If we “add” a factor on \(k\) levels the model matrix gets \(k-1\)
additional columns. These are dummy variable encodings of the
levels of the factor. The precise encoding is controlled by
the contrasts.arg
argument to model.matrix
(the contrasts
argument to lm
) or by setting the contrasts associated with
a factor.
model.matrix(a ~ b + c)[1:10, ]
## (Intercept) b cB cC
## 1 1 0.97806 0 0
## 2 1 -0.06564 1 0
## 3 1 -0.41319 1 0
## 4 1 -1.19396 0 1
## 5 1 1.11093 0 1
## 6 1 0.09952 1 0
## 7 1 1.34418 1 0
## 8 1 -0.72335 0 1
## 9 1 1.17599 0 0
## 10 1 -1.82327 0 0
### We change the base level to be level 3 (value "C")
contrasts(c) <- contr.treatment(levels(c), base = 3)
model.matrix(a ~ b + c)[1:10, ]
## (Intercept) b cA cB
## 1 1 0.97806 1 0
## 2 1 -0.06564 0 1
## 3 1 -0.41319 0 1
## 4 1 -1.19396 0 0
## 5 1 1.11093 0 0
## 6 1 0.09952 0 1
## 7 1 1.34418 0 1
## 8 1 -0.72335 0 0
## 9 1 1.17599 1 0
## 10 1 -1.82327 1 0
In formulas, the arithmetic operators *
and ^
together with
:
have special meanings.
b * c
is equivalent b + c + b : c
b : c
formulates the interaction model.(a + b + c)^2
is equivalent to (a + b + c) * (a + b + c)
is equivalent to a + b + c + a : b + a : c + b : c
, etc. model.matrix(a ~ c + b : c)[1:10, ]
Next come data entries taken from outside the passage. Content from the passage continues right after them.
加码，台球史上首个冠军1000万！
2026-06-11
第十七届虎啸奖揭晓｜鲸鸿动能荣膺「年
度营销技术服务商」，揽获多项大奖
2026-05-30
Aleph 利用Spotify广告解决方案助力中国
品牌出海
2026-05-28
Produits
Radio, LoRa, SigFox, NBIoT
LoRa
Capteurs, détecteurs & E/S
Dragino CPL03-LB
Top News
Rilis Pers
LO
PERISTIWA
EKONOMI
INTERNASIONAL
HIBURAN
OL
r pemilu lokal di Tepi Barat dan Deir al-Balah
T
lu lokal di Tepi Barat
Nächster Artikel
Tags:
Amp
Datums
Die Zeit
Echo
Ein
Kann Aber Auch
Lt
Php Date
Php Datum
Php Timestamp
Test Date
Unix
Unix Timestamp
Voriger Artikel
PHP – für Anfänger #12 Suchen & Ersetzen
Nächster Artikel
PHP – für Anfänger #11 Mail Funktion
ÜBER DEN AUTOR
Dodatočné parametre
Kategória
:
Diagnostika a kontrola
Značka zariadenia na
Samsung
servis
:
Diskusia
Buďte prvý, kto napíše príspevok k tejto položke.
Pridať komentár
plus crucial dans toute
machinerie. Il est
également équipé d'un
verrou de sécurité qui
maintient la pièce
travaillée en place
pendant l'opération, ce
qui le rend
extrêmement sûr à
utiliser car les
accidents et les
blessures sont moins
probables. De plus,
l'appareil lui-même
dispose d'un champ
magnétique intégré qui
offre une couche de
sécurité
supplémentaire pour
## (Intercept) cA cB cA:b cB:b cC:b
## 1 1 1 0 0.9781 0.00000 0.0000
## 2 1 0 1 0.0000 -0.06564 0.0000
## 3 1 0 1 0.0000 -0.41319 0.0000
## 4 1 0 0 0.0000 0.00000 -1.1940
## 5 1 0 0 0.0000 0.00000 1.1109
## 6 1 0 1 0.0000 0.09952 0.0000
## 7 1 0 1 0.0000 1.34418 0.0000
## 8 1 0 0 0.0000 0.00000 -0.7234
## 9 1 1 0 1.1760 0.00000 0.0000
## 10 1 1 0 -1.8233 0.00000 0.0000
model.matrix(a ~ b * c)[1:10, ]
## (Intercept) b cA cB b:cA b:cB
## 1 1 0.97806 1 0 0.9781 0.00000
## 2 1 -0.06564 0 1 0.0000 -0.06564
## 3 1 -0.41319 0 1 0.0000 -0.41319
## 4 1 -1.19396 0 0 0.0000 0.00000
## 5 1 1.11093 0 0 0.0000 0.00000
## 6 1 0.09952 0 1 0.0000 0.09952
## 7 1 1.34418 0 1 0.0000 1.34418
## 8 1 -0.72335 0 0 0.0000 0.00000
## 9 1 1.17599 1 0 1.1760 0.00000
## 10 1 -1.82327 1 0 -1.8233 0.00000
Transformations can be achieved by formally applying an R function to a variable in the formula specification. Expansions can be achieved if the R function returns a matrix and not a vector when applied to a vector.
library(splines)
model.matrix(a ~ ns(b, df = 4))[1:10, ]
## (Intercept) ns(b, df = 4)1 ns(b, df = 4)2 ns(b, df = 4)3 ns(b, df = 4)4
## 1 1 0.32211 0.52372 0.1935 -0.039356
## 2 1 0.73183 -0.03776 0.1819 -0.106691
## 3 1 0.52349 -0.13980 0.3406 -0.199725
## 4 1 0.13281 -0.19563 0.4730 -0.277369
## 5 1 0.24933 0.54597 0.2180 -0.013306
## 6 1 0.77739 0.03664 0.1247 -0.073106
## 7 1 0.14966 0.53770 0.2558 0.056891
## 8 1 0.32753 -0.18489 0.4470 -0.262136
## 9 1 0.21809 0.54945 0.2292 0.003281
## 10 1 0.01983 -0.13094 0.3166 -0.185648
Before you run the next expression in R, try to answer the following question on the basis of what you have learned.
How many columns will the model matrix have? Explain and interpret what they mean.
model.matrix(a ~ ns(b, df = 4) * c)[1:10, ]
Using the model matrix, or rather the formula, from above, we fit a linear model.
aLm <- lm(a ~ ns(b, df = 4) * c)
muHat <- predict(aLm)
qplot(b, a, color = c) +
geom_line(aes(y = mu), linetype = 2) +
geom_line(aes(y = muHat))
The predicted values from the model are estimated and plotted as curves. The dashed curves are still the true means.